Pourquoi ne pas charger une commission, composée des présidents des chambres des juridictions, de répartir les affaires entre les magistrats. Une répartition équitable qui se ferait selon la compétence des chambres (sociale, civile, délictuelle…). S’il y en a plusieurs qui statuent dans la même matière, il faut distribuer les dossiers en respectant la numérotation (1re chambre, 2e chambre…). C’est ce qui se fait d’ailleurs au niveau de la Cour suprême. Il serait judicieux de généraliser cette solution à toutes les juridictions. En créant le poste de «doyen des juges d’instruction», celui-ci confierait les affaires à instruire au lieu du procureur général.
– Estimez-vous que la justice de proximité soit une solution pour désengorger les tribunaux?
– L’échec des tribunaux communaux et d’arrondissements s’explique essentiellement par le fait qu’ils sont soumis au pouvoir exécutif. C’est le cas notamment lorsqu’il s’agit d’élire leurs juges ou d’exécuter une procédure. Leurs compétences limitées sont également en cause. Il faut supprimer ces tribunaux au profit d’une justice de proximité ou de réconciliation. Ce serait plutôt les juges, greffiers et fonctionnaires retraités qui y siègeraient. Ils ne devraient pas être élus car cela risque d’engendrer des juges-partisans: des élections supposent l’organisation d’une campagne et donc le soutien des partisans. En revanche, la simplification des procédures et l’élargissement des compétences des tribunaux de proximité sont essentiels. Leur création va permettre d’alléger jusqu’à 50% le nombre des litiges soumis aux juridictions ordinaires.

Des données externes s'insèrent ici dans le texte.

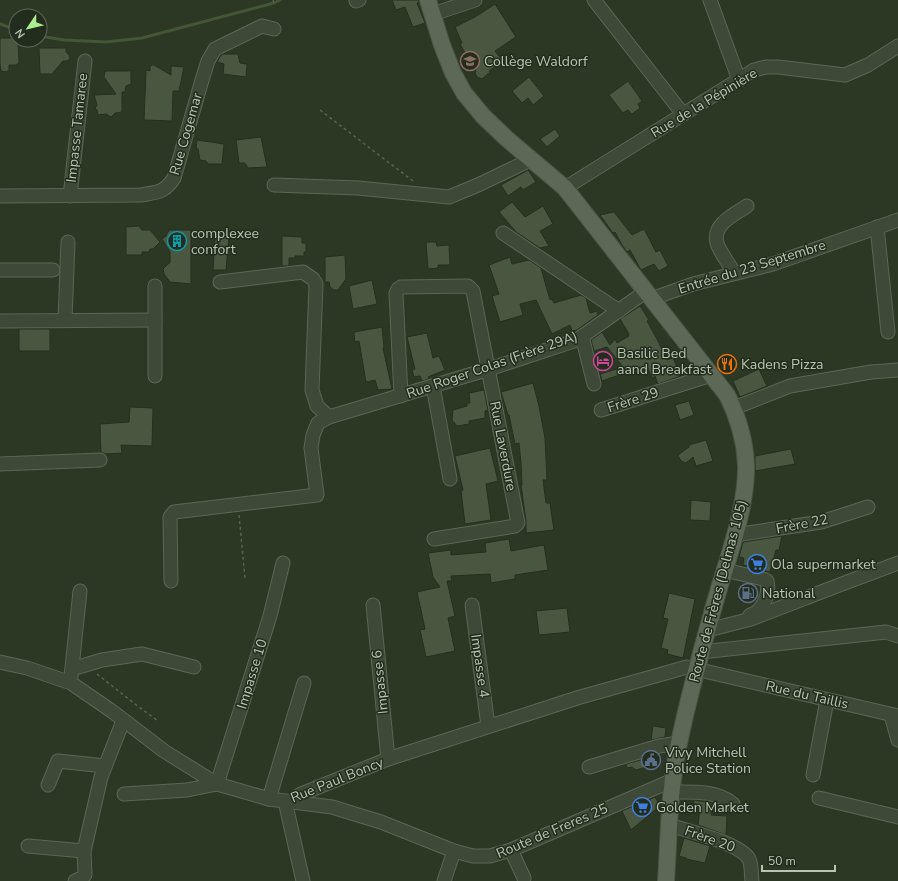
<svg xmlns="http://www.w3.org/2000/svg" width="898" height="881" viewBox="0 0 898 881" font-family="'Nunito Sans',sans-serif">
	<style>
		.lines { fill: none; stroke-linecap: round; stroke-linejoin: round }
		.stream { stroke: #415735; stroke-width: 3 }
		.building { fill: #495741; stroke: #252f1f }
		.minor-casing { stroke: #5c6656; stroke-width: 15 }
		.major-casing { stroke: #4a5444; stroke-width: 18 }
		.path { stroke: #5e614f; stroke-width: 1.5; stroke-dasharray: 3 3; stroke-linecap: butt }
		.minor { stroke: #3e4938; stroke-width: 13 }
		.major { stroke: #5d6856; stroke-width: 16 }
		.labels { text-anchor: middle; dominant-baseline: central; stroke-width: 3; stroke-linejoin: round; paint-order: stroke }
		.poi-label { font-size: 14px; fill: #b9c4b3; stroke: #232d1d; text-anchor: start }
		.street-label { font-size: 14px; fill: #b9c4b3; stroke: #232d1d }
	</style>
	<rect width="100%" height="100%" fill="#2c3824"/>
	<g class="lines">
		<!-- stream -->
		<g class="stream">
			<path d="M0,24L16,30"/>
			<path d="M40,36L64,40L106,42L142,38L274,3L280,0"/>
		</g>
	</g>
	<!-- building -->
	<g class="building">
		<path d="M392,0H419V2L417,3L425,23L413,27L405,7L396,10Z"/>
		<path d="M495,4L516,37L495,51L503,61L489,71L490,72L482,79L477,77L475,73L476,71L471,64H468L466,61L465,53L460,44L462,43L455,27L475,17Z"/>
		<path d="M0,38H16V40H18L19,63L16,65H9V70L6,72L1,71L0,64Z"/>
		<path d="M39,48H66V52L69,55L70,59L67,61H63L52,74H40Z"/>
		<path d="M223,54H238L240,63L247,64L246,77L223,74L224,64L217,62L221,55Z"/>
		<path d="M152,65H154L171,75V66L184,67L179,91H173L172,121L144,120L146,70L150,71V67Z"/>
		<path d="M105,71H131V84L126,86L125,92H122V112L115,113L111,117L106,114L98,115L97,110L95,108L97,105L94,95L116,94L104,77Z"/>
		<path d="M529,77L544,96L533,105L528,98L522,103L512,91Z"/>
		<path d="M628,81L642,101L638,104L640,108L632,114L628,110L623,113L609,95Z"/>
		<path d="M555,129L560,136L547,147L540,139Z"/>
		<path d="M261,137L267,167L248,168L245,163H239L236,140Z"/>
		<path d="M197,140L224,144L222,164H208L206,161L200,160L198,149L196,148Z"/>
		<path d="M528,170L536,182L523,190L521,187L508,196L501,185Z"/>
		<path d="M512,202L525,217L543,206L553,224L540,231L549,246L540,248L516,232L499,212Z"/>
		<path d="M614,212L632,235L644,229L656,252L660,250L668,266L659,271L654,264L641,270L630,250L627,252L622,245L615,232L613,233L600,215Z"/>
		<path d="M139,226L142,230H150L160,242L153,249H150L149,252H142V255H126V227Z"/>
		<path d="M169,230H191V284L170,282L164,274L163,269L168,264L170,263V252L162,239L166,236Z"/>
		<path d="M282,236L302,237V243H306V252H304V256H295V258H289V266H282Z"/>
		<path d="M215,237H229L226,270H213Z"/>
		<path d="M426,242H436L437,246L449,245L450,265H438V268L428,269Z"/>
		<path d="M345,255L346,279L338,290H334L330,287L329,282H325V257Z"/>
		<path d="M510,257L512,264L529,260L541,268L550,300L552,299L554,303L581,295L586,298L590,313L597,311L598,315L577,330L572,331L570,325L552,334L536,300L520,304L523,315L500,322L492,296L499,294L489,265Z"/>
		<path d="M372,280L377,304L353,309L349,286Z"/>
		<path d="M640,306L649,320L647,321L657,339L667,360L673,358L681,376L658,384L655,376L652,378L647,366L645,367V366L602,381L600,374L623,367L607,347L594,351L591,340L602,332L610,345L615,339L617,343L629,336L628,334H629L620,319Z"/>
		<path d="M382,327L384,348H383L392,389L378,390L375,380L366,382L359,341L355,342L354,332Z"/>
		<rect x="19" y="329" width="31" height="22"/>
		<path d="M427,333L433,358L439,356L445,370L428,377L429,379L422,381L420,376L414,377L412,370L415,369L407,337Z"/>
		<path d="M759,369L767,386L740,397L733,381Z"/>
		<path d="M533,383L539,406L545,438L547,480H543L546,503H550L554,530L526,533V521L521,485H522L521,463L519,443L515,444L509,415H508L501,392Z"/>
		<path d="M484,390L488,410L485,411V418L469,421V424L457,426L452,420L453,410L467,406V403H470L469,393Z"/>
		<path d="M689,401L694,415L680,420L675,405Z"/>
		<path d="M130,407L153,408L152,446L121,445L122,453L105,454L101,452L100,424L129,422Z"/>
		<path d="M706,440L713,461L696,466L693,457L686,463L681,461L678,455L689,447V445Z"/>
		<path d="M490,448L498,481L486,484L491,520L465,524L461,491L463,490L455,456Z"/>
		<path d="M791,449L795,464L755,471V456Z"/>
		<path d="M691,500L711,502L710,521L690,520Z"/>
		<path d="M782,536L779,550H776L770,572L743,565L744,558L739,557L743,542Z"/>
		<path d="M509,539L511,551L544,545L548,570L515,575V579L491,583L490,574L451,576L452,581H447L455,616L448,618L455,651L426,657L420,630L425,629L417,592L440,587L433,577L428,553L451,550V555L486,552L485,543Z"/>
		<path d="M669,593L695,599L683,658L667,654L668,650L661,648L668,619L663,618Z"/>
		<path d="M567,608L570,632L539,635L536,611Z"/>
		<path d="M653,726L666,728L665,737L651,740Z"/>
		<path d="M655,756L657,764L636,770L632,767L627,768L626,764Z"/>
		<path d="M655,797L660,806L631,830L622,811L631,807L632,808Z"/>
		<path d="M694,800L712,803L711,815L727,816L726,835L698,825L700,808H693Z"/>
		<path d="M684,838L710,846L705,863L686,859V858L679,856Z"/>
	</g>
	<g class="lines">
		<!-- minor casing -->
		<g class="minor-casing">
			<g id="minor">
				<path d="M594,0L683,114"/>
				<path d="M710,0L739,80"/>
				<path d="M356,1L359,0"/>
				<path d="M433,14L475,0"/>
				<path d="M274,185L358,188L449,197L478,185L532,159"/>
				<path d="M565,188L754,70L766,67H778L845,75L868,65L898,46"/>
				<path d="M0,196L141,195C158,192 164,193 174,178L202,80L208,61L215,49L262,26L274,29"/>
				<path d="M70,196L85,61"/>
				<path d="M877,227L888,332"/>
				<path d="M503,233L619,311"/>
				<path d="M0,270H53"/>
				<path d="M734,273C730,265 719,251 717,243C712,224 735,214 747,206"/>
				<path d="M220,282L303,272L313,279L316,284L312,390L317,406L329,417"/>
				<path d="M651,299L693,284L773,264L898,220"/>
				<path d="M65,320L68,242"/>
				<path d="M0,321L155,320"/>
				<path d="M582,336L594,384"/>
				<path d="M155,376V286"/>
				<path d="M433,386L450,479"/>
				<path d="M401,396L396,293L398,289L401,287L468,286L473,291L518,523L515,526L434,539"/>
				<path d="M734,408L790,386L871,372L898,370"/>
				<path d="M601,410L711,375"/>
				<path d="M0,464L100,460"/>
				<path d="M735,535L821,522L868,507"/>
				<path d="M725,570L763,579L767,581C770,593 763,612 750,615"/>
				<path d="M171,581L170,517L174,512L317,495L311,448L313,435L318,423L329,417L489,369L577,340L645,292"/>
				<path d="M373,605L388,759"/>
				<path d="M472,605L488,726"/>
				<path d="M708,630L751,619L842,584L898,563"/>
				<path d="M701,652L886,632L898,636"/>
				<path d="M0,662L27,668L71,683L113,712L164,751L217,784L269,799L332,807L381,822L454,851L473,856H490L511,850L671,781"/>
				<path d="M72,669L102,660L142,654L194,667"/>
				<path d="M71,677L80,591"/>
				<path d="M891,715L898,740"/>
				<path d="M589,767L659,746L679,743"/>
				<path d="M813,775L827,700"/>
				<path d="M48,785L58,761L105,766"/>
				<path d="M671,792C691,792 717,790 733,804"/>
				<path d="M124,794L187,790L217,784L270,616L283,563"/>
				<path d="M819,798L898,817"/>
				<path d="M269,799L304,683"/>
				<path d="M285,801L303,881"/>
				<path d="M292,801L301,794L388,759L577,698L687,667L898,716"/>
				<path d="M669,825C688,831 740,843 749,859C752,865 751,875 752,881"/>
				<path d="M28,846L84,851"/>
				<path d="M511,850L524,878"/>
				<path d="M75,881L82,878L85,875L84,851L101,777L123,721"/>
				<path d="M444,881L454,851"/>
			</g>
		</g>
		<!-- major casing -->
		<g class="major-casing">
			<path id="major" d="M428,0L442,45L453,73L464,93L483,116L506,138L565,188L727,395C738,417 745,440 746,465C747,502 731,550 720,585C705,637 690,690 679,743C669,788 669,835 666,881"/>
		</g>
		<!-- path -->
		<g class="path">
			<path d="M273,0L274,3"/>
			<path d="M320,110L413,181"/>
			<path d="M239,515L245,578"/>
			<path d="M97,674L135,704L158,721"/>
		</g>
		<!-- minor -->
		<use href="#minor" class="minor"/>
		<!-- major -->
		<use href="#major" class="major"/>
	</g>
	<!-- icons -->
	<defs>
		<g id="school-ring" transform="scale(1)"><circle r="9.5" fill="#232d1d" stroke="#8d6e63" stroke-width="1.5"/><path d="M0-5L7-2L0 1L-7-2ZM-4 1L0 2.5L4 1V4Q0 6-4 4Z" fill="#8d6e63"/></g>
		<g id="building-ring" transform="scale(1)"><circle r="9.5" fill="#232d1d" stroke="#0f9aa8" stroke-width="1.5"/><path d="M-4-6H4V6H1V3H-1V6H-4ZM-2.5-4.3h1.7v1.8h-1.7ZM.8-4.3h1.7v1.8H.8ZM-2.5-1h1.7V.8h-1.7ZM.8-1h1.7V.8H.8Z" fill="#0f9aa8"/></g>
		<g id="hotel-ring" transform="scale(1)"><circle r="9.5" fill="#232d1d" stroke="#d1479c" stroke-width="1.5"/><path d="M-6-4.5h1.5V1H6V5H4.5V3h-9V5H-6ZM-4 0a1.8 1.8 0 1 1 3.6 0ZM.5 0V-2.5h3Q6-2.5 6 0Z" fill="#d1479c"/></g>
		<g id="restaurant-ring" transform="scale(1)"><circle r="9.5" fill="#232d1d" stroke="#e8710a" stroke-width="1.5"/><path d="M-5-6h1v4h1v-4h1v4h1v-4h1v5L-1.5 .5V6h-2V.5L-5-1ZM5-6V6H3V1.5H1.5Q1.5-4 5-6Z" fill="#e8710a"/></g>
		<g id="supermarket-ring" transform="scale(1)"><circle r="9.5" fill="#232d1d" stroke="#3f7fe0" stroke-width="1.5"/><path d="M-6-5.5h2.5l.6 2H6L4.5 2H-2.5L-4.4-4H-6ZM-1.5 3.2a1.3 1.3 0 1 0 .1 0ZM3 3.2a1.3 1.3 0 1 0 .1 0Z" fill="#3f7fe0"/></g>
		<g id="fuel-ring" transform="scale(1)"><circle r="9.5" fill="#232d1d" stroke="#5c6f8a" stroke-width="1.5"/><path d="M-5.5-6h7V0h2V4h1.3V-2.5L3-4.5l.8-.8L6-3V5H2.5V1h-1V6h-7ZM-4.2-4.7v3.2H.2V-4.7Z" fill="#5c6f8a"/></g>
		<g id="civic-ring" transform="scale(1)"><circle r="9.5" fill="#232d1d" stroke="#5c6f8a" stroke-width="1.5"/><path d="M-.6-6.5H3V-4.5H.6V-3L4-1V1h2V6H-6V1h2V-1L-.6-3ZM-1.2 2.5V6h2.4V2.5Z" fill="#5c6f8a"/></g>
	</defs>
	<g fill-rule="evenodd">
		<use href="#school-ring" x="470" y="61"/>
		<use href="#building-ring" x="177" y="241"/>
		<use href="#hotel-ring" x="603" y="361"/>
		<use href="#restaurant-ring" x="727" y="364"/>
		<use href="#supermarket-ring" x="757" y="564"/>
		<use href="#fuel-ring" x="748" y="593"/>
		<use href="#civic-ring" x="651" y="760"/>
		<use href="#supermarket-ring" x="642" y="807"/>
	</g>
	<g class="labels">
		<!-- poi labels -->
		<g class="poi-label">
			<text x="484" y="61">Collège Waldorf</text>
			<text x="191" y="233">complexee<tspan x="191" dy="16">confort</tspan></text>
			<text x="617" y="353">Basilic Bed<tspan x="617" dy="16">aand Breakfast</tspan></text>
			<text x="741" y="364">Kadens Pizza</text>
			<text x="771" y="564">Ola supermarket</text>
			<text x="762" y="593">National</text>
			<text x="665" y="752">Vivy Mitchell<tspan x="665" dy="16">Police Station</tspan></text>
			<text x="656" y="807">Golden Market</text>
		</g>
		<!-- street labels -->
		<g class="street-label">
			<text transform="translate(704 103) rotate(-31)">Rue de la Pépinière</text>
			<text transform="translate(77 128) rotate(-84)">Impasse Tamaree</text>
			<text transform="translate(186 134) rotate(-74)">Rue Cogemar</text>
			<text transform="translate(752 267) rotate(-17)">Entrée du 23 Septembre</text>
			<text transform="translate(492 365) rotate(-19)">Rue Roger Colas (Frère 29A)</text>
			<text transform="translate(633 400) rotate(-18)">Frère 29</text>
			<text transform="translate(503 446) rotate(79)">Rue Laverdure</text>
			<text transform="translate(802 524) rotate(-11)">Frère 22</text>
			<text transform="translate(718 591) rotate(-75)">Route de Frères (Delmas 105)</text>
			<text transform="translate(480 666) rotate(82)">Impasse 4</text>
			<text transform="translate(252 674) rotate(-73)">Impasse 10</text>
			<text transform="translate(380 682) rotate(-96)">Impasse 6</text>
			<text transform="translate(807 695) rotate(13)">Rue du Taillis</text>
			<text transform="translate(337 780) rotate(-22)">Rue Paul Boncy</text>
			<text transform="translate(552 831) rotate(-23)">Route de Freres 25</text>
			<text transform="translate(710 839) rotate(20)">Frère 20</text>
		</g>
	</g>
	<!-- north arrow -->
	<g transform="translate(28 28) rotate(235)"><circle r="19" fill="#232d1d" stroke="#5f6959"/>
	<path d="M0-3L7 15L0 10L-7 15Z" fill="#aeec91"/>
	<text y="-6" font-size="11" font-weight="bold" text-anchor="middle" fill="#b9c4b3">N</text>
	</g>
	<!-- scale -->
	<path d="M762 865v6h73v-6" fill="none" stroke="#b9c4b3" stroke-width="2"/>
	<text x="768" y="865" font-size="12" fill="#b9c4b3" stroke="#232d1d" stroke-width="3" paint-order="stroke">50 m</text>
</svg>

– En matière pénale, quelles sont les réformes les plus urgentes?
– Il faut commencer par réfléchir sur les peines alternatives. La prison n’est pas toujours la bonne solution. Le recours automatique à la détention provisoire doit être banni: payer une caution ou interdire à une personne mise en cause de quitter le territoire sont parmi les mesures prévues par le code de procédure pénale. L’aveu judiciaire doit donner droit à un allègement de moitié de la peine pénale. Une telle option réduirait les délais de traitement. La réconciliation devrait être possible à n’importe quelle étape de la procédure. Notre législation pénale est basée sur l’idée de vengeance. D’où l’intérêt d’élargir la procédure de réconciliation à certains délits et crimes. Aussi est-il louable de conférer au procureur du roi le droit de déclencher l’enquête préliminaire. Et d’activer les dispositions légales relatives au rôle du juge d’instruction et de la chambre délictuelle en chapeautant notamment les officiers de la police judiciaire. Ces propositions accorderaient plus de garanties aux justiciables.